Dataset items:
►
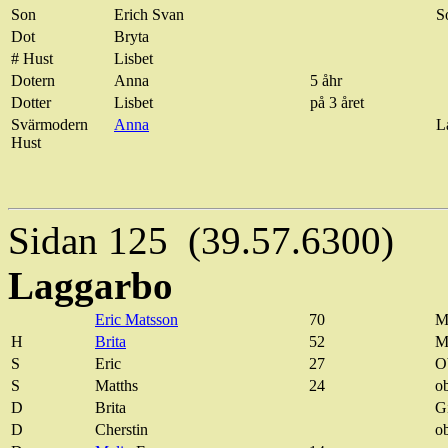
Son
Erich Svan
S
Dot
Bryta
#
Hust
Lisbet
Dotern
Anna
5
åhr
Dotter
Lisbet
på 3 året
Svärmodern
Anna
L
Hust
Sidan
125
(39
.57.6300)
Laggarbo
Eric Matsson
70
M
H
Brita
52
M
S
Eric
27
O
S
Matths
24
o
D
Brita
Gi
D
Cherstin
o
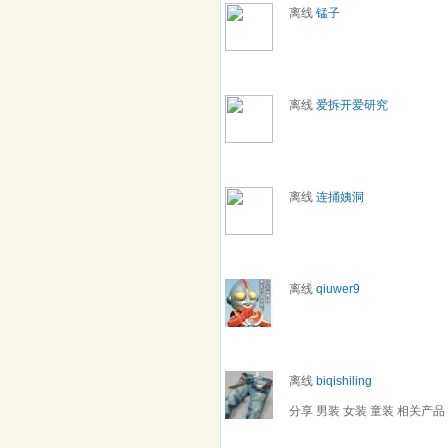
离线
锰子
离线
爱拆开爱研究
离线
连捅姨洞
离线
qiuwer9
离线
biqishiling
分享 男装 女装 童装 相关产品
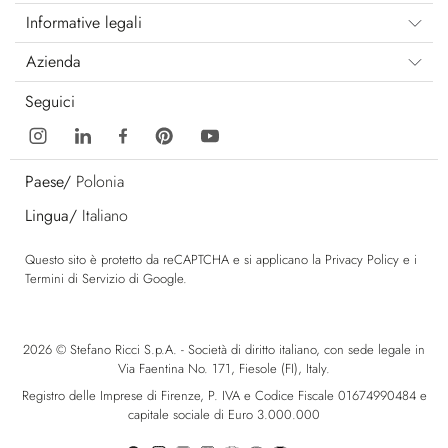
Informative legali
Azienda
Seguici
Paese/
Polonia
Lingua/
Italiano
Questo sito è protetto da reCAPTCHA e si applicano la
Privacy Policy
e i
Termini di Servizio
di Google.
2026 © Stefano Ricci S.p.A. - Società di diritto italiano, con sede legale in
Via Faentina No. 171, Fiesole (FI), Italy.
Registro delle Imprese di Firenze, P. IVA e Codice Fiscale 01674990484 e
capitale sociale di Euro 3.000.000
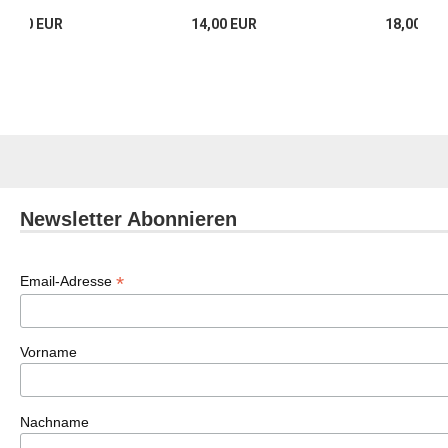
19,80 EUR
14,00 EUR
18,00 EU
Newsletter Abonnieren
*
Email-Adresse
Vorname
Nachname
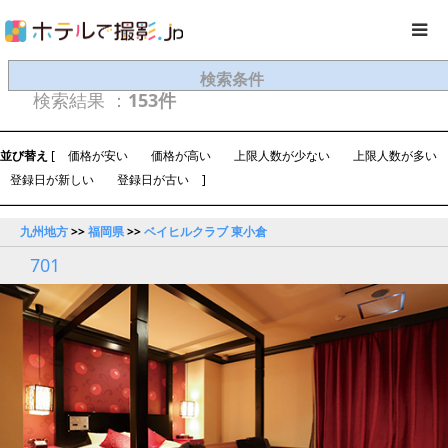
検索条件
検索結果 ：
153件
並び替え
[
価格が安い
価格が高い
上限人数が少ない
上限人数が多い
登録日が新しい
登録日が古い
]
九州地方
>>
福岡県
>>
ベイヒルクラブ 東小倉
701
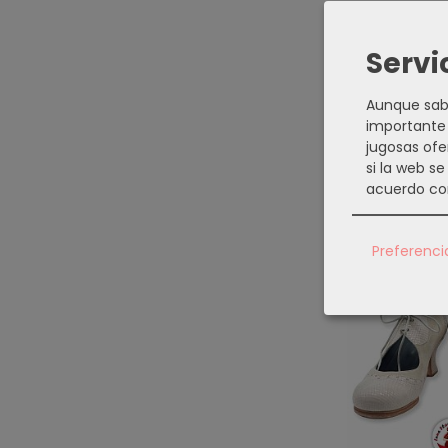
DESCRI
Servi
Aunque sabe
Calzado F
importante 
jugosas ofe
si la web s
acuerdo co
Producto
Preferenci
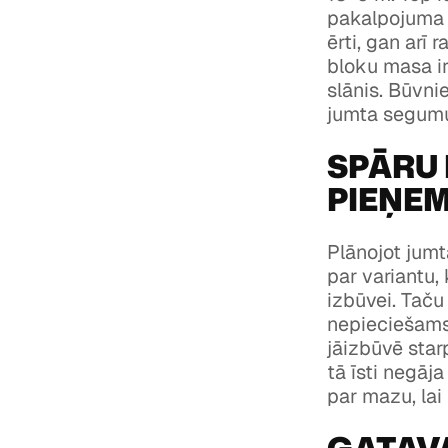
pakalpojuma i
ērti, gan arī
bloku masa ir
slānis. Būvni
jumta segumu,
SPĀRU 
PIEŅE
Plānojot jumt
par variantu,
izbūvei. Taču 
nepieciešams 
jāizbūvē star
tā īsti negāja
par mazu, lai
◄
### [REQUIRED WORK]
Can you copy every line of text from the rows above word for word, leaving out the pictures?

### [RESPONSE TO THE EXERCISE]
Son
Erich Svan
S
Dot
Bryta
#
Hust
Lisbet
Dotern
Anna
5
åhr
Dotter
Lisbet
på 3 året
Svärmodern
Anna
L
Hust
Sidan
125
(39
.57.6300)
Laggarbo
Eric Matsson
70
M
H
Brita
52
M
S
Eric
27
O
S
Matths
24
o
D
Brita
Gi
D
Cherstin
o
离线
锰子
离线
爱拆开爱研究
离线
连捅姨洞
离线
qiuwer9
离线
biqishiling
分享 男装 女装 童装 相关产品
Informative legali
Azienda
Seguici
Paese/
Polonia
Lingua/
Italiano
Questo sito è protetto da reCAPTCHA e si applicano la
Privacy Policy
e i
Termini di Servizio
di Google.
2026 © Stefano Ricci S.p.A. - Società di diritto italiano, con sede legale in
Via Faentina No. 171, Fiesole (FI), Italy.
Registro delle Imprese di Firenze, P. IVA e Codice Fiscale 01674990484 e
capitale sociale di Euro 3.000.000
19,80 EUR
14,00 EUR
18,00 EU
Newsletter Abonnieren
*
Email-Adresse
Vorname
Nachname
検索条件
検索結果 ：
153件
並び替え
[
価格が安い
価格が高い
上限人数が少ない
上限人数が多い
登録日が新しい
登録日が古い
]
九州地方
>>
福岡県
>>
ベイヒルクラブ 東小倉
701
DESCRI
Servi
Aunque sabe
Calzado F
importante 
jugosas ofe
si la web s
acuerdo co
Producto
Preferenci
pakalpojuma i
ērti, gan arī
bloku masa ir
slānis. Būvni
jumta segumu,
SPĀRU 
PIEŅE
Plānojot jumt
par variantu,
izbūvei. Taču 
nepieciešams 
jāizbūvē star
tā īsti negāja
par mazu, lai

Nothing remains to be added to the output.